If you take your personal finances seriously, then you would have come across the term “CIBIL” scores and reports. In the financial market of today, there is no disputing the fact that an individual’s CIBIL score is getting more prominence. From deciding whether you’re eligible for a personal loan with poor credit to determine your interest rates for a home loan, CIBIL scores play a vital role.
Even after a decade of its existence, CIBIL scores are more of an enigma to the layman. Some even have developed a kind of aversion to these scores. Myths and rumors abound in the financial world.
As more and more banks are jumping on the bandwagon of having credit history checked, now is the time to put aside your prejudices and find the truth behind these credit scores.
Myth #1: Your credit score comes down when you inspect it
This is one absurd tale that is quite popular. When you request a credit report to know your exact credit score, the application is considered as a soft inquiry and in no way brings your score down. However, if a lender makes this claim, it’s considered as a hard investigation and noted down. However, repeated inquiries from lenders can impact your score negatively.
Myth #2: No credit cards means better Credit Score
In fact, the opposite is true. Don’t cancel or surrender your existing credit cards just for the sake of increasing your CIBIL score. In reality, no credit cards mean your available credit limit is brought down, which in turn increases your credit utilization ratio.
High credit utilization ratio leads to a lower credit score. Instead, try to utilize your credit cards sensibly and pay your bills on time, to keep the ratio low.
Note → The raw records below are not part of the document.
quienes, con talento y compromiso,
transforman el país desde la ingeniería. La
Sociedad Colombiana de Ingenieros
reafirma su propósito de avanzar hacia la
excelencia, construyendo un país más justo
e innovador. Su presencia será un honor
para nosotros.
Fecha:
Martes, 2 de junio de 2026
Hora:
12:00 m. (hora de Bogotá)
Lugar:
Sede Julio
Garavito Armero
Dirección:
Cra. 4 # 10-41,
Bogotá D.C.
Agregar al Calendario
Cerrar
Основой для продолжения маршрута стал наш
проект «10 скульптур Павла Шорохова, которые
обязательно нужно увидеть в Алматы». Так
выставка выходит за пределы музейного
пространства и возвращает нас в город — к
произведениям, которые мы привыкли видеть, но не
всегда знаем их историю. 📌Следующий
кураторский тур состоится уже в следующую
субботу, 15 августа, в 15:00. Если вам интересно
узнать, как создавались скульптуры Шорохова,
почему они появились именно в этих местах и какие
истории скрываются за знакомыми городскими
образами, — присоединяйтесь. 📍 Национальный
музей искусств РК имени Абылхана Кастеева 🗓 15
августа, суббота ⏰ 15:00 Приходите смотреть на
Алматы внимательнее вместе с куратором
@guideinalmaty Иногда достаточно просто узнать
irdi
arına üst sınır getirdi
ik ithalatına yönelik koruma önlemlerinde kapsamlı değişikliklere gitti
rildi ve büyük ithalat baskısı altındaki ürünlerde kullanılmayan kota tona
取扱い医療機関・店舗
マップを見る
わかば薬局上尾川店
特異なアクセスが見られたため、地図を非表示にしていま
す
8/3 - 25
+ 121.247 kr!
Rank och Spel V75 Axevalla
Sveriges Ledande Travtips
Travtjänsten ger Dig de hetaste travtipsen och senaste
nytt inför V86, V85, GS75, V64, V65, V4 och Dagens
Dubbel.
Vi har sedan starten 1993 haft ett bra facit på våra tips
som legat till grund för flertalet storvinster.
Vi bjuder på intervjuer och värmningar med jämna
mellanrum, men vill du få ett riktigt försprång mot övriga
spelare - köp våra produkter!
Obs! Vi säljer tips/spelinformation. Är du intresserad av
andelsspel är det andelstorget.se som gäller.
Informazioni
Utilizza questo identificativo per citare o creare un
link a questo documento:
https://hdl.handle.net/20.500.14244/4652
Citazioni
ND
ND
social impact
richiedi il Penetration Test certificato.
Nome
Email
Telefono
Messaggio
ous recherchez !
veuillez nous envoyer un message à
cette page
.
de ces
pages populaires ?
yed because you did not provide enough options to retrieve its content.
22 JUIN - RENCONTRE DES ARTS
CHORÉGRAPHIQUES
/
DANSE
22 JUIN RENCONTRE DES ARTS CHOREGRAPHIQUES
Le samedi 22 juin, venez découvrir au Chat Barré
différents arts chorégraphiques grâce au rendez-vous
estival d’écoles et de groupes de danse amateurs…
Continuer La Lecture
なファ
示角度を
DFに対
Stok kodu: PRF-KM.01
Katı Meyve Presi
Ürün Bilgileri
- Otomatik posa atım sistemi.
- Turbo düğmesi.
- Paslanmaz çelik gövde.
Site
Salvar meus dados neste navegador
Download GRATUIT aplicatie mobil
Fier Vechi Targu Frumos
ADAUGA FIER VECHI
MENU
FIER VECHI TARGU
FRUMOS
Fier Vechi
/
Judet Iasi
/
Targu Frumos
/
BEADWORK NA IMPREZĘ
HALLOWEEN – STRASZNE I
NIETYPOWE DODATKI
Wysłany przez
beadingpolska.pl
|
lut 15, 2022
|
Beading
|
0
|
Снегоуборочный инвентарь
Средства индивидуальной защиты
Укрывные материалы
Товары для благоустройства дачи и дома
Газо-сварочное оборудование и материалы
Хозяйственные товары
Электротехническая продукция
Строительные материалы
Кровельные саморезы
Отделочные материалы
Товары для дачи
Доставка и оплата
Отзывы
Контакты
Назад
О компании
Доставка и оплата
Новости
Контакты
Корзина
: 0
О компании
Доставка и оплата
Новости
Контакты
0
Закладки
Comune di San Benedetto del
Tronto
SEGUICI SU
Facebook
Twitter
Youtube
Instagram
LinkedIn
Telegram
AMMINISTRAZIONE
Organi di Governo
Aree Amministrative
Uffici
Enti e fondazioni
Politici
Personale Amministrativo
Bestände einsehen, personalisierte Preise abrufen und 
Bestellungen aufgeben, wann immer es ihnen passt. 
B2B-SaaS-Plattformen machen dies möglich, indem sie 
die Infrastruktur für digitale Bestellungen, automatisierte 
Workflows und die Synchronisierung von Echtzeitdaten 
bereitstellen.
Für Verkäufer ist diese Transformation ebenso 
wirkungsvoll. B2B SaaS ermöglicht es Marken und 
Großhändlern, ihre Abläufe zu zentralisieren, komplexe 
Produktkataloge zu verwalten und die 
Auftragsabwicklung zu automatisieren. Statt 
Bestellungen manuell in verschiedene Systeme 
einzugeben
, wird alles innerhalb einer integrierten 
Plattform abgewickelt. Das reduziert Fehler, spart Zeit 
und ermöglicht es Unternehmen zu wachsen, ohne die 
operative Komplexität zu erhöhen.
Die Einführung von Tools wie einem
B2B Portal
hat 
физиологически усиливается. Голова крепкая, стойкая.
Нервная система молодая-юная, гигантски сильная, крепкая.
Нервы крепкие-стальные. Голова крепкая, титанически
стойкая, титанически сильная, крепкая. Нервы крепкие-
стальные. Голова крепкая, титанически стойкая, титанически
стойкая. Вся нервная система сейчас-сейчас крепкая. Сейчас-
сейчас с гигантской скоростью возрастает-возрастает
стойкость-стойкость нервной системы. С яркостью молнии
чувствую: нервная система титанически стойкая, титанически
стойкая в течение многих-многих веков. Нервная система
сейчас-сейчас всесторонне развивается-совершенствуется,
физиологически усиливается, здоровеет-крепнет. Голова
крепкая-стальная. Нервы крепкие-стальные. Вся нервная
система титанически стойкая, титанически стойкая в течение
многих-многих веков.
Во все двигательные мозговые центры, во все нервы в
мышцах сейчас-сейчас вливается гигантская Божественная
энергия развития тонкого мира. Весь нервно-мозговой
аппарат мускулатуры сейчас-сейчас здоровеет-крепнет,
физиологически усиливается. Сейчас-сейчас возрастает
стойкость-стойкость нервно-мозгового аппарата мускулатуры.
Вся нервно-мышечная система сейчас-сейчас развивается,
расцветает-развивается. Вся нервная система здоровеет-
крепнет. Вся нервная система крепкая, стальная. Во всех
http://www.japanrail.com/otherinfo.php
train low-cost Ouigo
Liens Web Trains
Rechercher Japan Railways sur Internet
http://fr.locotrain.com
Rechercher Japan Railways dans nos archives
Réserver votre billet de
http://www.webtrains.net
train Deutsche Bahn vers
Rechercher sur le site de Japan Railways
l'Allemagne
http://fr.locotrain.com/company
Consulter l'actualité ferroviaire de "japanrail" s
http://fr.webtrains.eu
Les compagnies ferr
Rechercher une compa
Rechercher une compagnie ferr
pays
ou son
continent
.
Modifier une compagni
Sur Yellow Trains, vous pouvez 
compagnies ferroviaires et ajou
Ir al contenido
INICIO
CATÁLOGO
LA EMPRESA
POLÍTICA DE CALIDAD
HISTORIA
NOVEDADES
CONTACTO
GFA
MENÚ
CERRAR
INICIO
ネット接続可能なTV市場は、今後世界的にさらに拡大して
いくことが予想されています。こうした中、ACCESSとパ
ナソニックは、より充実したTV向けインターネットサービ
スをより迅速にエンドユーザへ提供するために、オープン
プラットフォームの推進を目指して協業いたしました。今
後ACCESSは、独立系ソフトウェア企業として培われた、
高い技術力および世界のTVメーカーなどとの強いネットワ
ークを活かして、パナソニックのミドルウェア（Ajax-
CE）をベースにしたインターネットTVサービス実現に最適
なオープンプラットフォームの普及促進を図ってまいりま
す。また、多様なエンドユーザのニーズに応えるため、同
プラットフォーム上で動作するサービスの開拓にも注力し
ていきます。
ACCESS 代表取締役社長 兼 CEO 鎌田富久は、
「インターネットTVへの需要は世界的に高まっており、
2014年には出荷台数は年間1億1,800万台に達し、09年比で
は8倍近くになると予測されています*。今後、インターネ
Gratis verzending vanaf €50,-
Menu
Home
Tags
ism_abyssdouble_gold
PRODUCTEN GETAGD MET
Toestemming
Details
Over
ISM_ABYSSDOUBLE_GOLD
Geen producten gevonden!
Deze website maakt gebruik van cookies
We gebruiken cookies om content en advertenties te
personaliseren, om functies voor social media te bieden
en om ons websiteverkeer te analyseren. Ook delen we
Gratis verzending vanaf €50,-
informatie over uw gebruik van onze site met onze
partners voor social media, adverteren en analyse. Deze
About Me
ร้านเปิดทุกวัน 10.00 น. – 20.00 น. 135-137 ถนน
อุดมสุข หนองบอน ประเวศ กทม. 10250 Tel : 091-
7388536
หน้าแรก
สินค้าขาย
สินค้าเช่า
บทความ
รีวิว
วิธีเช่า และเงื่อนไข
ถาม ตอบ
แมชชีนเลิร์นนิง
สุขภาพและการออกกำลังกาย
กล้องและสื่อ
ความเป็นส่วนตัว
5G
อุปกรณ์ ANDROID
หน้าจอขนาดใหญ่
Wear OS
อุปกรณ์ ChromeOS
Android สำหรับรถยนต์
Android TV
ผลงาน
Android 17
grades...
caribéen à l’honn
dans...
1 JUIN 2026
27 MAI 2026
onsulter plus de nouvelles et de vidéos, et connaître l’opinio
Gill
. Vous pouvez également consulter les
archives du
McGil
Myth #3: Your Income determines your CIBIL Score
In fact, the revenue of a person has no role to play in determining the credit rating. Imagine a person A who earns around Rs.75,000/- per month but has unpaid credit card bills and has availed a number of loans. Another person B makes a modest salary of Rs.30,000/- per month but pays his bills on time and has only a smaller EMI to pay every month.
Person B is bound to have a better CIBIL score when compared to person A.
Myth #4: Higher bank balance, better CIBIL scores
No, your bank balance has nothing to do with your CIBIL ratings. In fact, your investment portfolio or returns on the portfolio also have no impact on the scores. Actually, your score is determined only by the manner in which you handle credit. So, even if you have low incomes, you may actually get low rate personal loans if you have a credit history that testifies your repayment capacity.
Myth #5: If you pay your bills on time, you needn’t bother about your CIBIL report
Many people falsely assume that paying bills on time means that they needn’t worry about their credit score. However, there are cases where fraudsters steal the identity of others to avail loans and do not pay it. In such cases, the credit score of the innocent individual takes a hit. So, it’s a good idea to check your credit score once a year to keep a tab on it.
CIBIL score plays a vital role in several transactions like applying for a home loan, car loan or a personal loan. So, keep an eye on your ratings to stay on top of the game.